Relatore: Davide Pastorello (Università di Trento)

Abstract

In Adiabatic Quantum Computing (AQC) and Quantum Annealing (QA) the solution of a given problem is encoded in the ground state of a quantum system. The computation is realized by the evolution of the system from a known initial state towards the ground state. The typical hardware architecture of a quantum annealer is given by a network of qubits arranged on the vertices of a graph whose edges represent the interactions between neighbors. The embedding of a given optimization problem into the hardware architecture of a quantum annealer may be computationally hard with deleterious effects on performances.
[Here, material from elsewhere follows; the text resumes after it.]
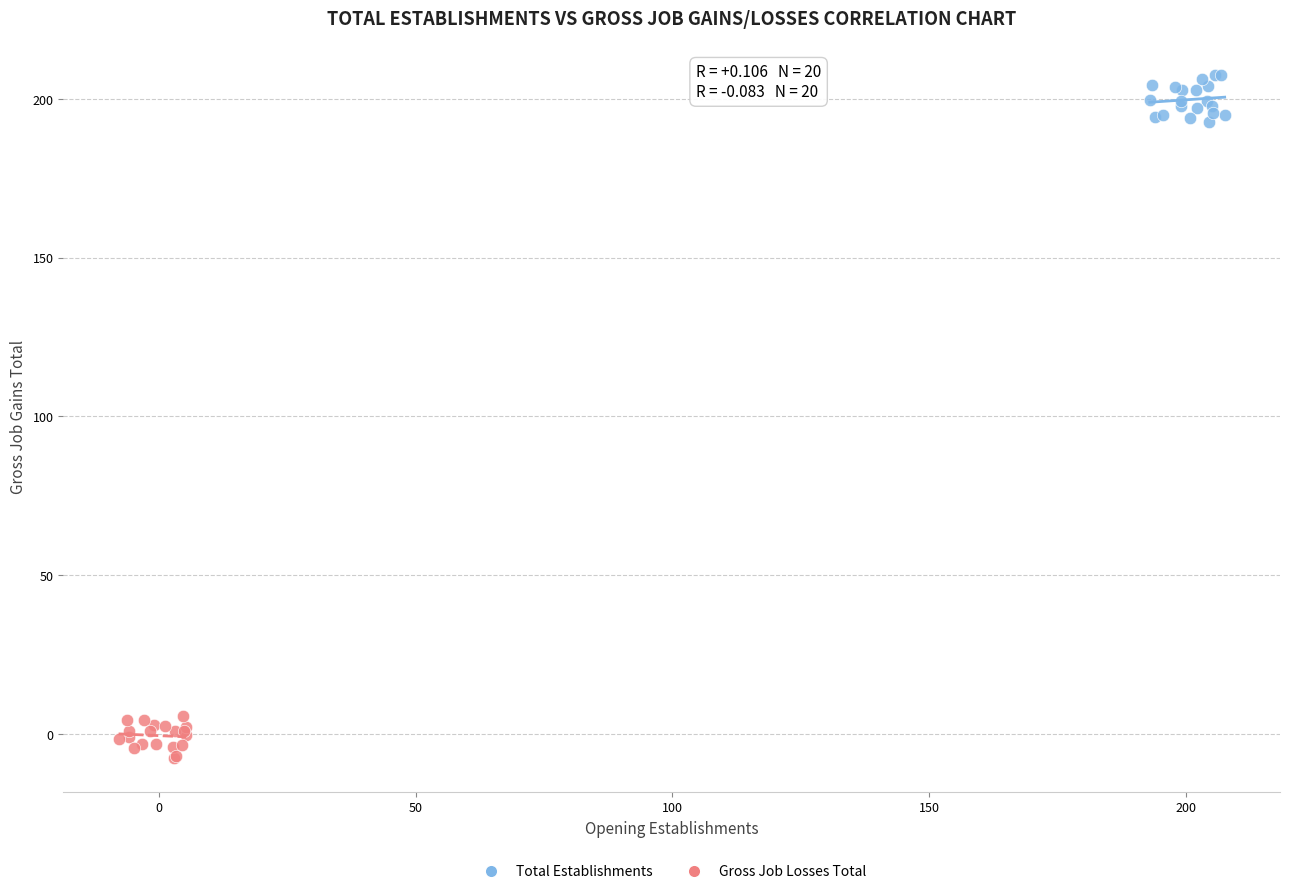

Which series contains the lowest Y value?

Gross Job Losses Total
In this talk I introduce a hybrid algorithm where repeated calls of a quantum annealer are carried out within a classical iterative structure. In the considered approach the representation of the problem into the quantum architecture is not a priori fixed but evolves guided by a variation of the tabu search paradigm. This scheme provides a procedure to avoid the direct reduction of a general quadratic unconstrained binary optimization (QUBO) problem into the sparse quantum annealer graph [1]. Moreover I introduce another hybrid algorithm to solve optimization problems with an adiabatic quantum computer, where the solution must be encoded into the ground state of a “problem Hamiltonian”. Here the algorithm implements a search in the space of available Hamiltonians in order to find the best encoding of the given problem [2]. This hybrid algorithm returns a solution of the considered optimization problem, a Hamiltonian operator whose ground state corresponds to the solution and the evolution time to reach the ground state. Therefore the present scheme can be used to learn adiabatic quantum algorithms by examples to solve a considered class of optimization problems.